ÉNONCÉ DE LA TÂCHE: Pouvez-vous réécrire l'article sur la décolonisation des archives entre « Décoloniser les archives » et « plus à jour. », bornes comprises, en remplaçant « documents » par « dossiers » ?

Décoloniser les archives provinciales, un mot à la fois
Les archives provinciales de l'Alberta détiennent des millions de documents sur l'histoire de la province.
Photo : Radio-Canada / Andréane Williams
Prenez note que cet article publié en 2021 pourrait contenir des informations qui ne sont plus à jour.
Les archives des institutions chargées de conserver la mémoire sont encore truffées de termes aujourd’hui considérés comme inappropriés pour décrire les personnes de couleur et les communautés culturelles. Pour rectifier la situation, certaines, comme les archives provinciales de l’Alberta, ont entamé ce qu’elles appellent un processus de décolonisation de leurs archives.
Presque chaque fois qu’il veut retracer l’histoire d'une figure afro-albertaine du passé, Bashir Mohamed doit taper différentes variations du mot en n dans le moteur de recherches des archives qu’il consulte.
Militant pour la cause des Noirs et historien amateur, il a passé des centaines d’heures à parcourir les archives de la province pour remonter l’histoire des communautés noires de l’Alberta.
Il explique que les personnes noires mentionnées dans les documents d’époques étaient généralement désignées par le mot commençant par n. Dans certains cas, leur nom n'était même pas mentionné.

[Données extraites d'une collection]
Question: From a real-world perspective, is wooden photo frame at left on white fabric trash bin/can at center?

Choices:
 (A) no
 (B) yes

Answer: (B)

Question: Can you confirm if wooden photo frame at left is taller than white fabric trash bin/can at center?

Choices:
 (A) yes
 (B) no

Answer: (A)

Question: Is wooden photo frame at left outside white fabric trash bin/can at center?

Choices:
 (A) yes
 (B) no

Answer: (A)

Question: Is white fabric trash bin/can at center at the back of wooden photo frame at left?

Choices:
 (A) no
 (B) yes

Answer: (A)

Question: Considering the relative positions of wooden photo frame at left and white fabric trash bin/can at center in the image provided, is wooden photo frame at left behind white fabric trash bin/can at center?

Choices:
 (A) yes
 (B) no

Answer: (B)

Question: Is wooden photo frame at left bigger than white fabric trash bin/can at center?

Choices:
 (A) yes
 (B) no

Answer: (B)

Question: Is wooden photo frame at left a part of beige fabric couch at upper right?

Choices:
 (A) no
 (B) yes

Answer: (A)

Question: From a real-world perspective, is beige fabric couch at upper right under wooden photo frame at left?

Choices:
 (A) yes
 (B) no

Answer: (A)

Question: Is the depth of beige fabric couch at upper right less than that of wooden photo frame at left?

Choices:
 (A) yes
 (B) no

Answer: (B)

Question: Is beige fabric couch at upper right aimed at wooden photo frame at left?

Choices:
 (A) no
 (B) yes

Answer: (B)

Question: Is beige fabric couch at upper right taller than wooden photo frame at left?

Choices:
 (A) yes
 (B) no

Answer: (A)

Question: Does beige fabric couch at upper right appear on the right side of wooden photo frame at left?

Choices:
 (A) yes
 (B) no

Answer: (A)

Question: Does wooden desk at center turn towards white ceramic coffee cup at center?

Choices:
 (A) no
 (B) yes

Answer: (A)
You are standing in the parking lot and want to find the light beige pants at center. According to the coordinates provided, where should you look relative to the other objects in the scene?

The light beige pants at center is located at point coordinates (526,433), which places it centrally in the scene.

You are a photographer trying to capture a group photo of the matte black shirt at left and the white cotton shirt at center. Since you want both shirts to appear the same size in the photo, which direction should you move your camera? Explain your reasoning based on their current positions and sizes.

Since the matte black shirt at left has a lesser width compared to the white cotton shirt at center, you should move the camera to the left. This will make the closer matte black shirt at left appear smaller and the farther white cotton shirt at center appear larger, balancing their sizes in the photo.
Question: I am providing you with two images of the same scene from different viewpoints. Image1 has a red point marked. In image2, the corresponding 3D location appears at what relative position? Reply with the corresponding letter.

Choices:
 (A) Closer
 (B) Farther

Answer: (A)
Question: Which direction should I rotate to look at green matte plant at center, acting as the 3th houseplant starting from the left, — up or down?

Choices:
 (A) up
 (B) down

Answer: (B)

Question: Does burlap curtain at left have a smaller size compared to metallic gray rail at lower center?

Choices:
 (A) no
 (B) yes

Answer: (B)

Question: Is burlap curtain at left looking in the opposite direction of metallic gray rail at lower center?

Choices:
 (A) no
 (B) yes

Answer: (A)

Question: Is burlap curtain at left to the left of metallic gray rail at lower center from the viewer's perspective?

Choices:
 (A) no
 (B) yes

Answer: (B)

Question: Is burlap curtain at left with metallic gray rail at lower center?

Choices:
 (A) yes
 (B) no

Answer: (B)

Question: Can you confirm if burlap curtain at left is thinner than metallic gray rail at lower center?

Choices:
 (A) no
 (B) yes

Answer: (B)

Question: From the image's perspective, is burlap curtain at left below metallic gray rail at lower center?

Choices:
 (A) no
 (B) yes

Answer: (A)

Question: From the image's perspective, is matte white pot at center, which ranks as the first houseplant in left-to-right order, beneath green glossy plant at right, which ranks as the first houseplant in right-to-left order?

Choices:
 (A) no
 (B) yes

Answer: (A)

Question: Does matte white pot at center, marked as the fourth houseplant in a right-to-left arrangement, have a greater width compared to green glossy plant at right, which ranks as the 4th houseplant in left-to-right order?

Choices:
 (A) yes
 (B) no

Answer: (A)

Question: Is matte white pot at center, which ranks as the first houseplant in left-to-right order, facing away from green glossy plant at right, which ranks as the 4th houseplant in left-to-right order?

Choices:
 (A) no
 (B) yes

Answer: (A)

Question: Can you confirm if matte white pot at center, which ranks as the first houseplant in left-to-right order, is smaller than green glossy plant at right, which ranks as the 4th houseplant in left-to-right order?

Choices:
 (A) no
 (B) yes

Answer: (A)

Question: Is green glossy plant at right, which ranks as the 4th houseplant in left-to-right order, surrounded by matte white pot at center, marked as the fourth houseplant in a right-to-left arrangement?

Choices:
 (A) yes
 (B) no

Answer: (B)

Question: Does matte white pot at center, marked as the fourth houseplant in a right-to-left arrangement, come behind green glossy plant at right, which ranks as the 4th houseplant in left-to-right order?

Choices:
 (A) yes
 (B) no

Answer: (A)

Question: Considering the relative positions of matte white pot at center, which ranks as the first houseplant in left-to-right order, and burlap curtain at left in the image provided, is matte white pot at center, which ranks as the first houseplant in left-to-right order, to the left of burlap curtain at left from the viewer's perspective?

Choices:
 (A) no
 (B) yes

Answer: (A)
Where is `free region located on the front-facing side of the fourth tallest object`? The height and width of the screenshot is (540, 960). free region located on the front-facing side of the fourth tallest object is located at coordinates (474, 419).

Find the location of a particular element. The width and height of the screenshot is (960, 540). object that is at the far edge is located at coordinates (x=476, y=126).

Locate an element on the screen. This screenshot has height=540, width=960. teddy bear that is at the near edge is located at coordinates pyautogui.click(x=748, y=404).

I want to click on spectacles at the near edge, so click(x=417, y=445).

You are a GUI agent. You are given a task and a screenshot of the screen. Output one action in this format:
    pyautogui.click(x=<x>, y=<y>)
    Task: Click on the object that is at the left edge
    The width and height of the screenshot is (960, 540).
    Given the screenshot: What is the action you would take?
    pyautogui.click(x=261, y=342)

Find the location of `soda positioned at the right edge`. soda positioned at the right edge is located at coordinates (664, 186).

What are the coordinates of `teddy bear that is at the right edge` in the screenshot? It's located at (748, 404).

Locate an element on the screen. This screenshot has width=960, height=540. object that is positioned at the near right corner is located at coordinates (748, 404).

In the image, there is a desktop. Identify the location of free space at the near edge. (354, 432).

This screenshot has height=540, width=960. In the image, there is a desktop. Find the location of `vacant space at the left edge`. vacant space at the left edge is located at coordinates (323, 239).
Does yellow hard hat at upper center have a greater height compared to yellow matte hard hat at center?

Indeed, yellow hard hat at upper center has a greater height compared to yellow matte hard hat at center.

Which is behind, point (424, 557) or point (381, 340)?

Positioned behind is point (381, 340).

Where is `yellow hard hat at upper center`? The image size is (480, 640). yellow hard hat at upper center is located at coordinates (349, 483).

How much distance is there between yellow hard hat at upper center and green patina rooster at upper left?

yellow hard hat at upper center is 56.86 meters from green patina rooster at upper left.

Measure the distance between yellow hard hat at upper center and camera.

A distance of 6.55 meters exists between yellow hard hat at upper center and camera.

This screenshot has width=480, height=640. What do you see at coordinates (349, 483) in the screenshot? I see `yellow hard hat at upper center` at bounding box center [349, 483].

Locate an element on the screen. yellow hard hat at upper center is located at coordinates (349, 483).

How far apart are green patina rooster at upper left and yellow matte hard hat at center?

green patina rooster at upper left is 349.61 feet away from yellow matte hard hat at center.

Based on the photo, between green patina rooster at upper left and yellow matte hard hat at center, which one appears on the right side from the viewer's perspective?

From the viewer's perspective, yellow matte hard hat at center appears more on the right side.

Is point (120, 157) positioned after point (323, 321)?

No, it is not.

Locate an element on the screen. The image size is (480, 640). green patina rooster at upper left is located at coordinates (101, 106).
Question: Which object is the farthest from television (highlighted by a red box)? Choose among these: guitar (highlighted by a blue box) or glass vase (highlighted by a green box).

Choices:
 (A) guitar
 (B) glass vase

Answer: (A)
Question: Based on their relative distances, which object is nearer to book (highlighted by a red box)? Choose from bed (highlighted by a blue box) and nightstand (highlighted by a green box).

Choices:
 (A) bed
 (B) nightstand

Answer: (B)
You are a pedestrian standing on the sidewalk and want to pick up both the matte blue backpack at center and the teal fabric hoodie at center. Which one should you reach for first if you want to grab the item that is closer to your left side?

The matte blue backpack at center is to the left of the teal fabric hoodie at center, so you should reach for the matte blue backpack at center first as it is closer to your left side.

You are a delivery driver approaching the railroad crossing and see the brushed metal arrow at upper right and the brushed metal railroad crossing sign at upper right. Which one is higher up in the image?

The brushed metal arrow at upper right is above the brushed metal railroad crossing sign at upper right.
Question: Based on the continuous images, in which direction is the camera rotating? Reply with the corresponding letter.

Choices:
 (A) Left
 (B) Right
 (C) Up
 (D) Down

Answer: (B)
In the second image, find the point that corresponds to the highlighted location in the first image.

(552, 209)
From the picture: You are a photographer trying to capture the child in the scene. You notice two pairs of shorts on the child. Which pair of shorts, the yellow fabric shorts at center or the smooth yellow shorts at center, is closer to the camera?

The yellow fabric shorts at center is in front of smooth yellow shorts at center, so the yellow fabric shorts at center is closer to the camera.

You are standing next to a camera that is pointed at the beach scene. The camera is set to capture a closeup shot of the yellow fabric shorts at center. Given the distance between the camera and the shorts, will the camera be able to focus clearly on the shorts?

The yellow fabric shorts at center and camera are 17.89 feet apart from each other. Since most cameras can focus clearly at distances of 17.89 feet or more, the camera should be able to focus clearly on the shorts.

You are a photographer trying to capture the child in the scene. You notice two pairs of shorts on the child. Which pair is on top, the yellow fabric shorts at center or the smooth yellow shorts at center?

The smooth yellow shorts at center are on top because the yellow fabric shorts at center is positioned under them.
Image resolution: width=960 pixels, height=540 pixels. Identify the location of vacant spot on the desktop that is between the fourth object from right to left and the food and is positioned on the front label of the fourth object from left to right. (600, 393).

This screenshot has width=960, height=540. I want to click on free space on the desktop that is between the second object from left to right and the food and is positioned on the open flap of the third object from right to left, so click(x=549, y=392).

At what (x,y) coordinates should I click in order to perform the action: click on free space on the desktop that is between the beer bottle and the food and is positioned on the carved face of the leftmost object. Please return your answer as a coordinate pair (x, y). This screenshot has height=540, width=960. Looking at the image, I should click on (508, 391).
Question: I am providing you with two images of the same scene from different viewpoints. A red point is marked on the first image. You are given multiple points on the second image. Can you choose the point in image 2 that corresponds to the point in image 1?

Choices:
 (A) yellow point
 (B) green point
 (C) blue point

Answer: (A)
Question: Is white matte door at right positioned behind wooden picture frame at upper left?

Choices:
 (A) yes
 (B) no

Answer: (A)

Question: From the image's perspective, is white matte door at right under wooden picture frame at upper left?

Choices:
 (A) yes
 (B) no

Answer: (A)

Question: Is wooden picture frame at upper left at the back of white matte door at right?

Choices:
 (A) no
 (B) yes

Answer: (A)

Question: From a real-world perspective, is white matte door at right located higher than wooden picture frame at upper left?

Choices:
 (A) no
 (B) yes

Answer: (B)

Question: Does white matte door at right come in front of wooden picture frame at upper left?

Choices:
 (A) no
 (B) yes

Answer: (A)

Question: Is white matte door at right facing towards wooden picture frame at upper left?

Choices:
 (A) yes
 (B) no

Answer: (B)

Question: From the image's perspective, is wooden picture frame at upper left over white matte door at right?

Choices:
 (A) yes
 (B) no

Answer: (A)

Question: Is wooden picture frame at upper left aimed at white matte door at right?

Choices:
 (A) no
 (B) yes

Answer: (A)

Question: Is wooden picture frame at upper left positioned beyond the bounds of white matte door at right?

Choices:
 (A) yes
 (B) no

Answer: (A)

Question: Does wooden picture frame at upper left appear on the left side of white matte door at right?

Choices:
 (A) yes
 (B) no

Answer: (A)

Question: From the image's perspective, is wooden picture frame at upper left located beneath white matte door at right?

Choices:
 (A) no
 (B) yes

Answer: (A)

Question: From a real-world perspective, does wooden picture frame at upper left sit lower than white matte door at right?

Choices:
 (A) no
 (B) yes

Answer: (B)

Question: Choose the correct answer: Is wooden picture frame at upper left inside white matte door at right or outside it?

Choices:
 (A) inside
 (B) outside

RÉPONSE COMPLÈTE:
Décoloniser les archives provinciales, un mot à la fois
Les archives provinciales de l'Alberta détiennent des millions de dossiers sur l'histoire de la province.
Photo : Radio-Canada / Andréane Williams
Prenez note que cet article publié en 2021 pourrait contenir des informations qui ne sont plus à jour.